According to the latest CBI/PwC Financial Services Survey, while sentiment about the overall business situation rose for the tenth consecutive quarter, but at the weakest pace since December 2011.
The survey, which looks at the balance or difference between the percentage of respondents replying ‘more’, ‘above normal’ or ‘up’ and those answering ‘less’, ‘below normal’, or ‘down’, questioned respondents on everything from value and volume of business and costs and charges to marketing expenditure and capex expectations.
The number of people who felt current business volumes were above normal during the quarter fell significantly from three months ago, but there was a jump in positive answers looking forward for the next three months.
In terms of the value of fee, commission and premium income the number of people who saw a positive trend over the last three months and who expect things to improve over the course of the next three months also rose significantly.
Paula Smith, PwC’s UK asset management leader, said: “Growth in business volumes and fee income is expected to continue over the coming months. Growing risk appetite is expected to boost activity with both retail and wholesale investors.
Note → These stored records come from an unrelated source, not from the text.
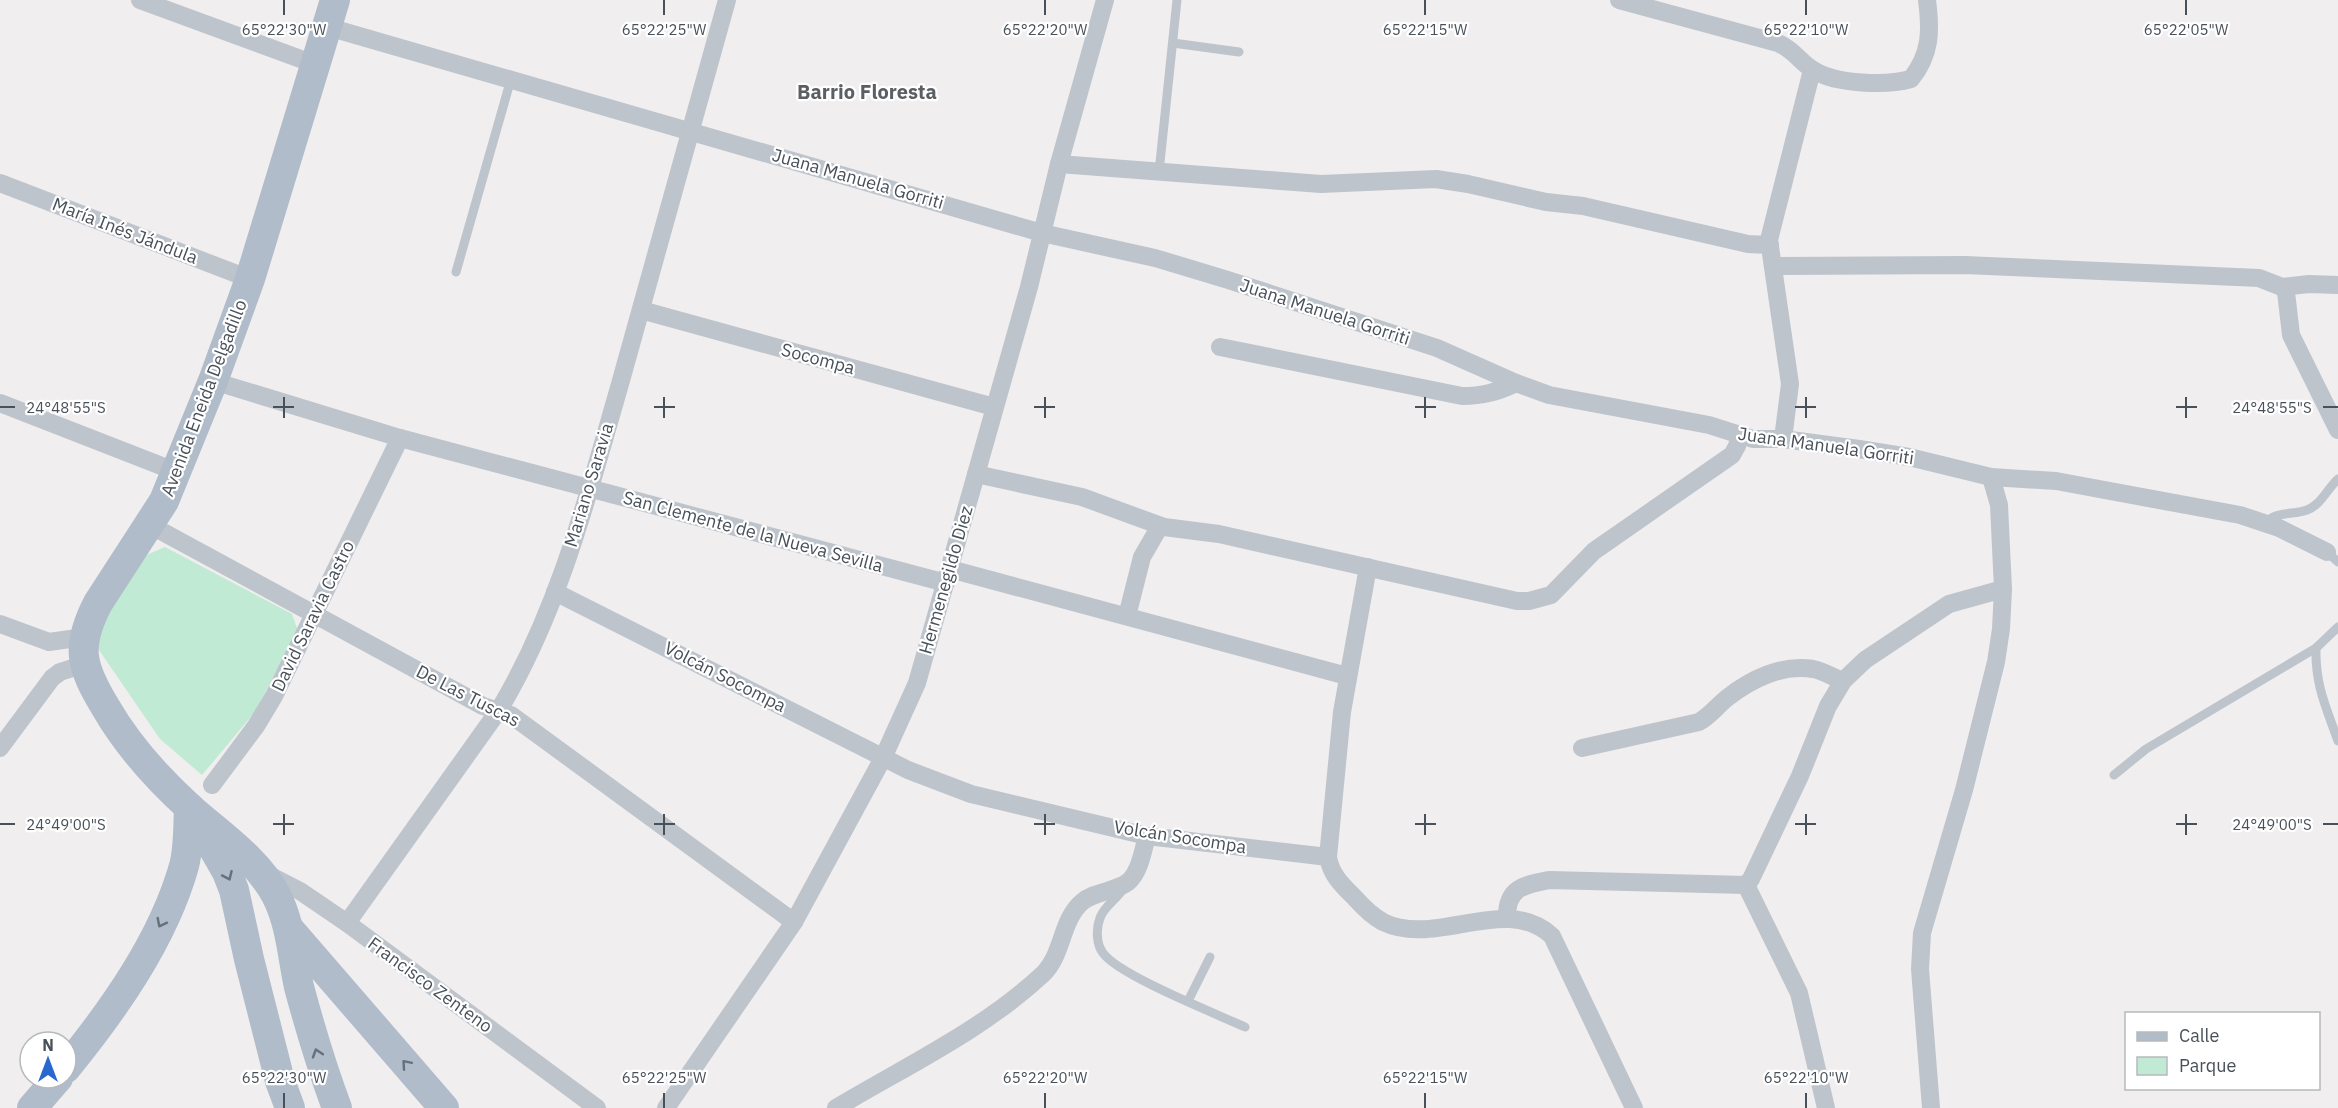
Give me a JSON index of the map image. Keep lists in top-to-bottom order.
{
  "streets": {
    "main road": ["Avenida Eneida Delgadillo"],
    "street": [
      "Juana Manuela Gorriti",
      "María Inés Jándula",
      "Socompa",
      "Mariano Saravia",
      "San Clemente de la Nueva Sevilla",
      "Hermenegildo Diez",
      "David Saravia Castro",
      "Volcán Socompa",
      "De Las Tuscas",
      "Francisco Zenteno"
    ]
  },
  "crossings": [
    ["Juana Manuela Gorriti", "Avenida Eneida Delgadillo"],
    ["Juana Manuela Gorriti", "Mariano Saravia"],
    ["Juana Manuela Gorriti", "Hermenegildo Diez"],
    ["María Inés Jándula", "Avenida Eneida Delgadillo"],
    ["Socompa", "Mariano Saravia"],
    ["Socompa", "Hermenegildo Diez"],
    ["Avenida Eneida Delgadillo", "San Clemente de la Nueva Sevilla"],
    ["Avenida Eneida Delgadillo", "De Las Tuscas"],
    ["Mariano Saravia", "San Clemente de la Nueva Sevilla"],
    ["Mariano Saravia", "Volcán Socompa"],
    ["Mariano Saravia", "De Las Tuscas"],
    ["Mariano Saravia", "Francisco Zenteno"],
    ["San Clemente de la Nueva Sevilla", "Hermenegildo Diez"],
    ["San Clemente de la Nueva Sevilla", "David Saravia Castro"],
    ["Hermenegildo Diez", "Volcán Socompa"],
    ["Hermenegildo Diez", "De Las Tuscas"],
    ["David Saravia Castro", "De Las Tuscas"]
  ],
  "districts": ["Barrio Floresta"],
  "legend": ["Calle", "Parque"],
  "north": "top",
  "coordinates": [
    "65°22'30\"W",
    "65°22'25\"W",
    "65°22'20\"W",
    "65°22'15\"W",
    "65°22'10\"W",
    "65°22'05\"W",
    "24°48'55\"S",
    "24°49'00\"S"
  ]
}
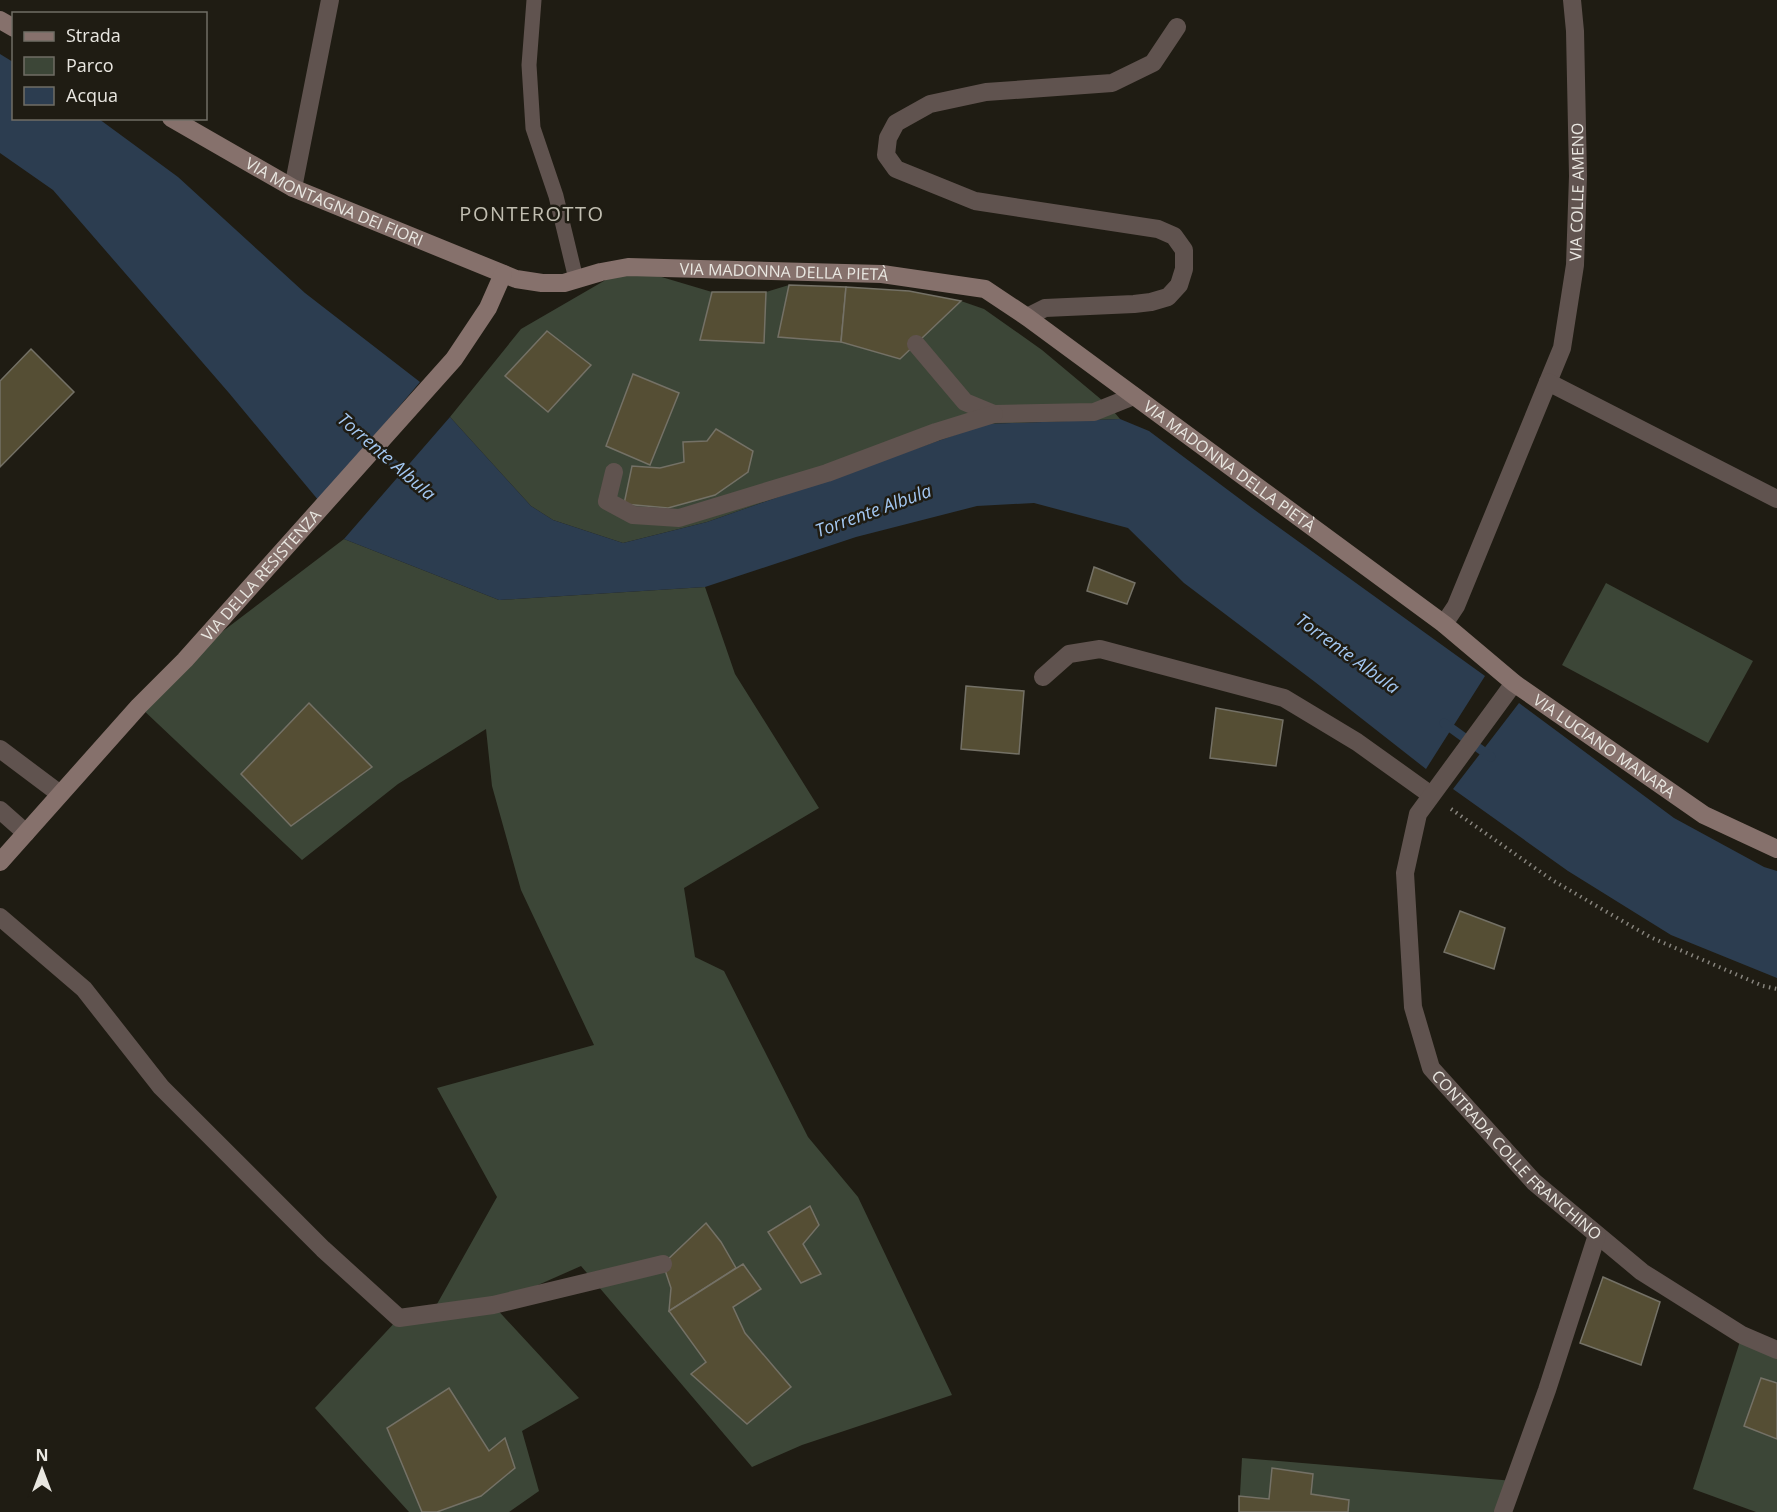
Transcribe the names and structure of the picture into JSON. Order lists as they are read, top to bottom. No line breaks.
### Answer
{"streets":{"main road":["VIA MONTAGNA DEI FIORI","VIA MADONNA DELLA PIETÀ","VIA DELLA RESISTENZA","VIA LUCIANO MANARA"],"street":["VIA COLLE AMENO","CONTRADA COLLE FRANCHINO"]},"crossings":[["VIA MONTAGNA DEI FIORI","VIA MADONNA DELLA PIETÀ"],["VIA MONTAGNA DEI FIORI","VIA DELLA RESISTENZA"],["VIA MADONNA DELLA PIETÀ","VIA DELLA RESISTENZA"],["VIA MADONNA DELLA PIETÀ","VIA LUCIANO MANARA"],["VIA LUCIANO MANARA","CONTRADA COLLE FRANCHINO"]],"districts":["PONTEROTTO"],"water":["Torrente Albula"],"legend":["Strada","Parco","Acqua"],"north":"top"}
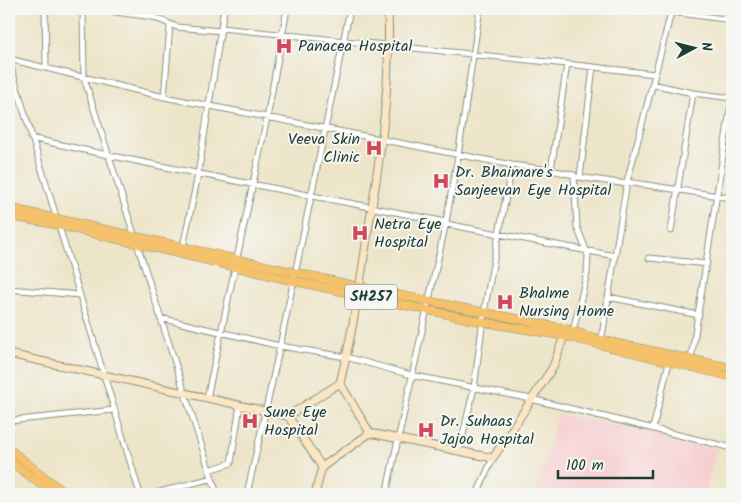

As a result, the number of respondents who expected to see employment numbers improve over the next three months, jumped, as did expectations of higher wage bills.
In terms of the outlook for growth, firms expect it to come across the board, from cross sales to both new and existing customers, but particularly from new products.
“Firms see the development of new products and services as increasingly important to growth. This reflects increasing investor demand for low fee products such as exchange traded funds. Investment in new post-retirement products could also grow over the coming quarters,” Smith added.
But, the numbers also show an increase in expectations of M&A activity in the sector, the survey showed, as well as a continuing focus on strategic partnerships and an increased interest in international expansion.